**Aim of the exercise:** Would you transcribe the line that holds "List each element's" and all the lines below it, through the final one, exactly and with nothing else?
Segment Start: Dataset content
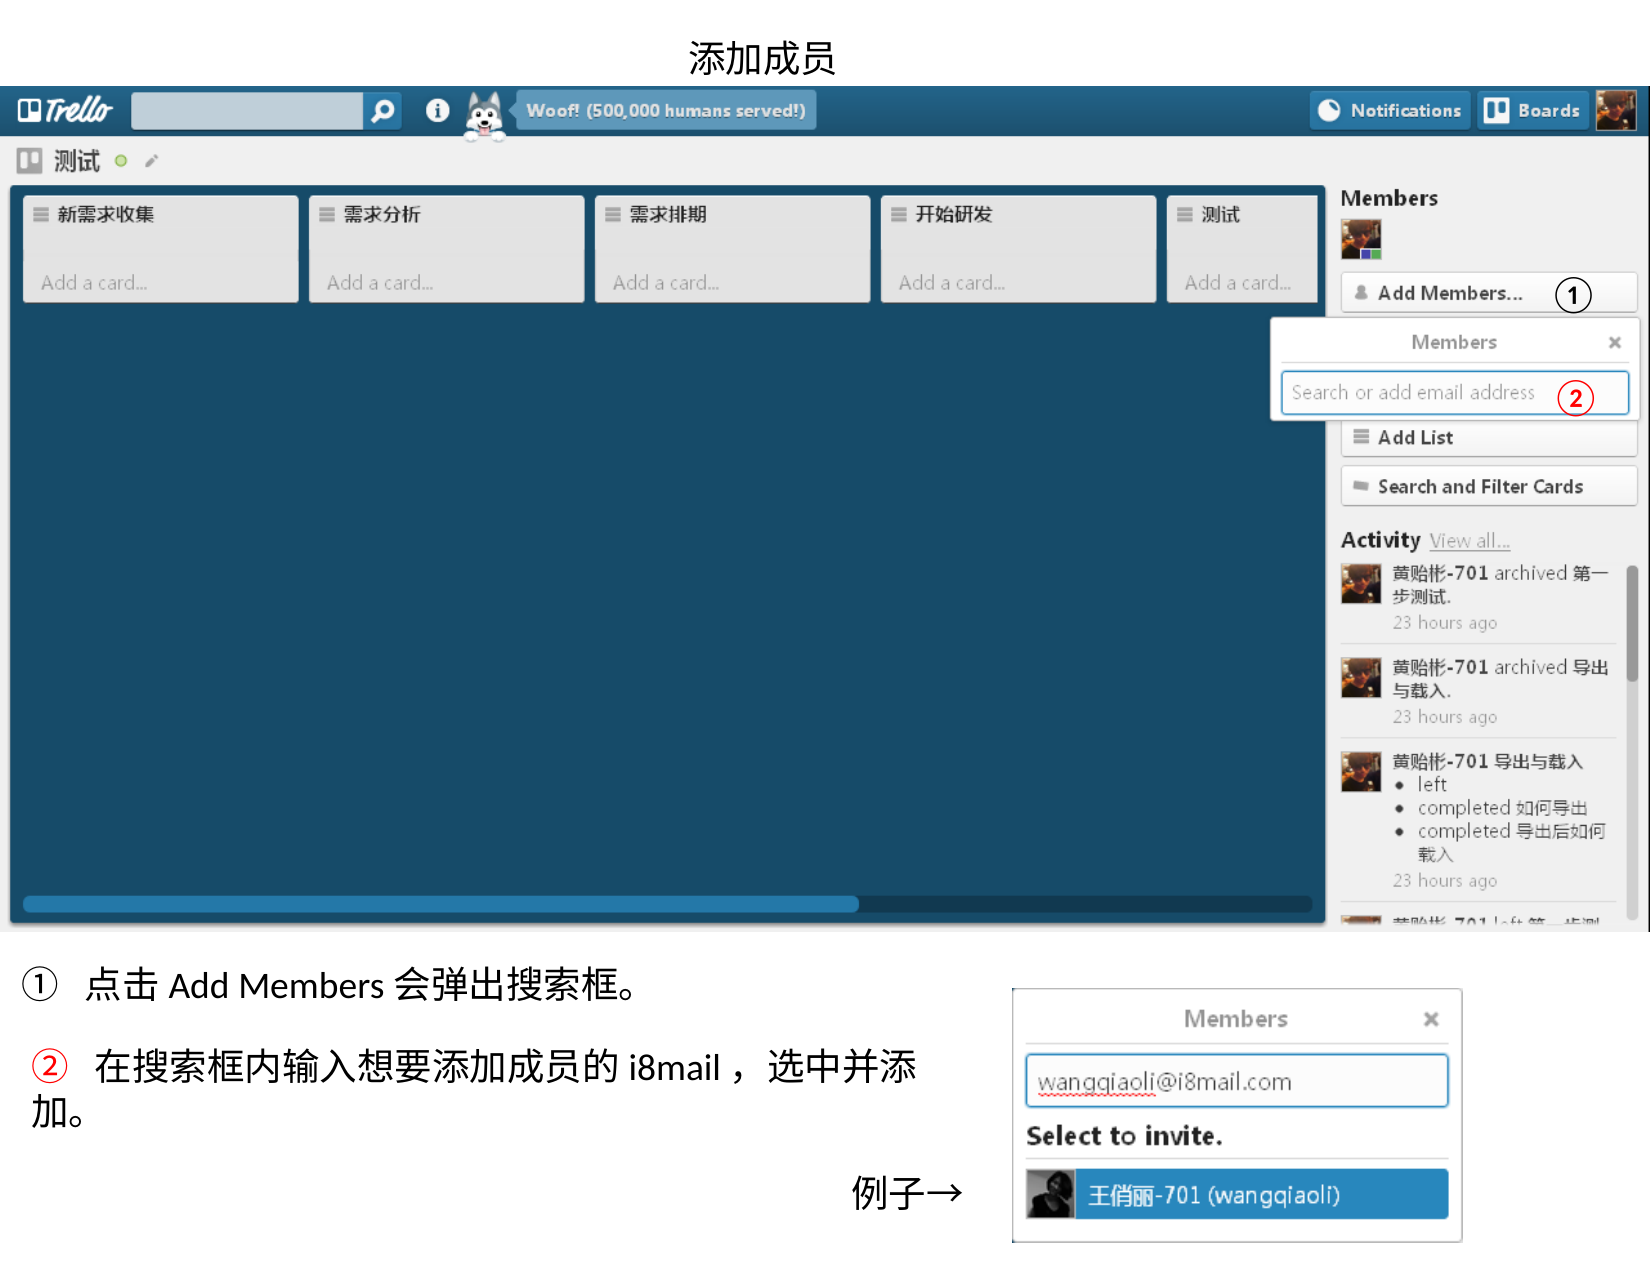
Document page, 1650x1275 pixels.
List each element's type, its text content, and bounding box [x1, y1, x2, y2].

text_box ① 点击Add Members会弹出搜索框。 [6, 953, 671, 1014]
picture [0, 86, 1650, 932]
text_box ② 在搜索框内输入想要添加成员的i8mail，选中并添加。 [16, 1035, 954, 1141]
text_box 添加成员 [673, 28, 854, 85]
text_box 例子→ [836, 1162, 979, 1223]
picture [1012, 988, 1463, 1243]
Segment End: Dataset content
**Solution for this exercise:**
List each element's type, its text content, and bounding box [x1, y1, x2, y2].

text_box ① 点击Add Members会弹出搜索框。 [6, 953, 671, 1014]
picture [0, 86, 1650, 932]
text_box ② 在搜索框内输入想要添加成员的i8mail，选中并添加。 [16, 1035, 954, 1141]
text_box 添加成员 [673, 28, 854, 85]
text_box 例子→ [836, 1162, 979, 1223]
picture [1012, 988, 1463, 1243]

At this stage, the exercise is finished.